++++ Given entries

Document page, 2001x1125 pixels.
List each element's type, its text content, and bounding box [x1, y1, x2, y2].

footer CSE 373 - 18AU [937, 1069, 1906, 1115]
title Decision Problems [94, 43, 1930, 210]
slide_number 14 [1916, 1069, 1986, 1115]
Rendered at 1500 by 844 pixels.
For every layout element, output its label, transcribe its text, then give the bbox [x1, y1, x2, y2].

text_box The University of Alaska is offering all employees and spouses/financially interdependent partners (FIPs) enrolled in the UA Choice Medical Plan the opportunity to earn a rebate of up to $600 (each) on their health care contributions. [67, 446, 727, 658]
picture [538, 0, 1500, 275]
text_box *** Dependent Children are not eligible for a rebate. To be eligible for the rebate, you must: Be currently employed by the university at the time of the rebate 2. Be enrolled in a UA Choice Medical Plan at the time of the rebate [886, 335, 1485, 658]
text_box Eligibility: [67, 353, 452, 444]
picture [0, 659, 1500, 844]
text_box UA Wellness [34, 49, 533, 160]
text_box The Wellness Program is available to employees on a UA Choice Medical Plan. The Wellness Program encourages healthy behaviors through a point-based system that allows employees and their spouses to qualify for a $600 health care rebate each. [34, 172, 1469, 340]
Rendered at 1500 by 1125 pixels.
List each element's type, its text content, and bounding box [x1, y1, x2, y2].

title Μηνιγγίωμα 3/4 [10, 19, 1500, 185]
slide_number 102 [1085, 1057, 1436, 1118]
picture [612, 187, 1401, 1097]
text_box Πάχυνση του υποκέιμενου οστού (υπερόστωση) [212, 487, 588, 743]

++++++++

:: What is required ::
Your task is to transcribe, with no changes, only the lines of the listing above that lie between the line holding "Rendered at 1500 by 844 pixels." and the line holding "Rendered at 1500 by 1125 pixels.", inclusive.

:: Answer to this task ::
Rendered at 1500 by 844 pixels.
For every layout element, output its label, transcribe its text, then give the bbox [x1, y1, x2, y2].

text_box The University of Alaska is offering all employees and spouses/financially interdependent partners (FIPs) enrolled in the UA Choice Medical Plan the opportunity to earn a rebate of up to $600 (each) on their health care contributions. [67, 446, 727, 658]
picture [538, 0, 1500, 275]
text_box *** Dependent Children are not eligible for a rebate. To be eligible for the rebate, you must: Be currently employed by the university at the time of the rebate 2. Be enrolled in a UA Choice Medical Plan at the time of the rebate [886, 335, 1485, 658]
text_box Eligibility: [67, 353, 452, 444]
picture [0, 659, 1500, 844]
text_box UA Wellness [34, 49, 533, 160]
text_box The Wellness Program is available to employees on a UA Choice Medical Plan. The Wellness Program encourages healthy behaviors through a point-based system that allows employees and their spouses to qualify for a $600 health care rebate each. [34, 172, 1469, 340]
Rendered at 1500 by 1125 pixels.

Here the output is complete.